Updated: August 18, 2012 6:06AM
Batavia author Dan Van Haften would like more people to read the speeches of past and present.
The co-author’s first book titled “Abraham Lincoln and the Structure of Reason,” released in 2010, is a study of how the 16th U.S. president had a system for structuring his speeches based on his knowledge of ancient Greek math.
“There have been thousands of books written on Lincoln that talk about his speeches — we wanted to figure out how he made his arguments,” Van Haften said.
“When we set out to write a book about Lincoln as a lawyer, we found he had a system. It really is a wonderful system — it allows you to present a persuasive argument in the best possible way.”
Van Haften said he sent the book to members of the U.S. Supreme Court and the White House library. In 2011, he began hearing how President Barack Obama’s speeches were incorporating Euclid’s “six elements” for establishing a proposition: enunciation, exposition, specification, construction, proof and conclusion.
Van Haften, a retired telecommunications engineer and mathematician, along with Des Moines, Iowa, lawyer David A. Hirsch, recently released an e-book titled, “Barack Obama, Abraham Lincoln and the Structure of Reason,” published by Savas Beatie Publishing. Hirsch said he analyzed 70 of Obama’s speeches, 34 of them are in the book.
“You may agree or disagree with some of President Obama’s positions, but he is presenting a logical argument for his positions, and Lincoln did the same thing,” Van Haften said.

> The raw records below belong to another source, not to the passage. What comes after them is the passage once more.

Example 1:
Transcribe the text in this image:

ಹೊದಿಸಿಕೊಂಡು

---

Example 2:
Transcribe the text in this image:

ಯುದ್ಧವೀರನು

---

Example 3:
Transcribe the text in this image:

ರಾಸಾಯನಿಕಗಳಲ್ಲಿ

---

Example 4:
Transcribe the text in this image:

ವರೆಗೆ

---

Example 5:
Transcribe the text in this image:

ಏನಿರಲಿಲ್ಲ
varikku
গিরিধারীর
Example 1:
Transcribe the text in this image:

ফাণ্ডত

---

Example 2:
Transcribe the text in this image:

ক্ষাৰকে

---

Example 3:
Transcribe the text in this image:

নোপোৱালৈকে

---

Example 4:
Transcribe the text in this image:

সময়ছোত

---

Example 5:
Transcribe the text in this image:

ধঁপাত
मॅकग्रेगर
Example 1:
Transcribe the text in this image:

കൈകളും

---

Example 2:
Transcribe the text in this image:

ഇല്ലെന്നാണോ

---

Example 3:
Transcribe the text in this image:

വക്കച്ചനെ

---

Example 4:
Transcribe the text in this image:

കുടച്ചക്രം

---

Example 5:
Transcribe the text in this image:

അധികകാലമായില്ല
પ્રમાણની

Van Haften said Lincoln had “the best sound bites of all time” without even trying, because the structure is self-organizing and it allows time to polish the language.

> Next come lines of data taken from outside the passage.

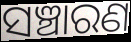
ସଞ୍ଚାରଣ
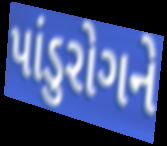
પાંડુરોગને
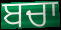
ਬਚਾ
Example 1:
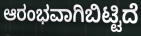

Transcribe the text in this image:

ಆರಂಭವಾಗಿಬಿಟ್ಟಿದೆ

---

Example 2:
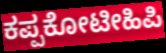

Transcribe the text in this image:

ಕಪ್ಪಕೋಟೀಹಿಪಿ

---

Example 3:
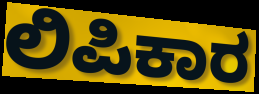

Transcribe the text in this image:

ಲಿಪಿಕಾರ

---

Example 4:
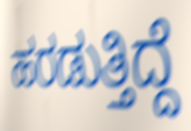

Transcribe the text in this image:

ಹರಡುತ್ತಿದ್ದೆ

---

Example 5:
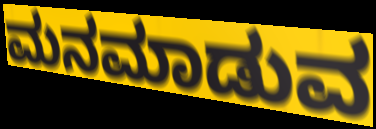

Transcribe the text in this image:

ಮನಮಾಡುವ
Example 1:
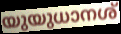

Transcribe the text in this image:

യുയുധാനശ്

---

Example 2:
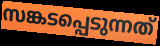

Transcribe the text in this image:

സങ്കടപ്പെടുന്നത്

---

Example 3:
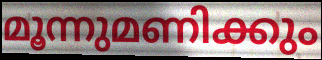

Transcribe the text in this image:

മൂന്നുമണിക്കും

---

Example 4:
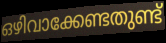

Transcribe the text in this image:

ഒഴിവാക്കേണ്ടതുണ്ട്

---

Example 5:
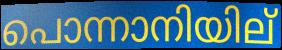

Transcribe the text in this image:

പൊന്നാനിയില്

“People should start reading the speeches — we want to encourage more logical discussions of the issues,” the author said.
Both transcripts and videos of speeches are posted on their website at www.the
Van Haften said there’s only one sentence where Lincoln can be corrected in the Gettysburg Address: “The world will little note, nor long remember what we say here…”
“We remember — it’s the most famous speech in American history,” Van Haften said.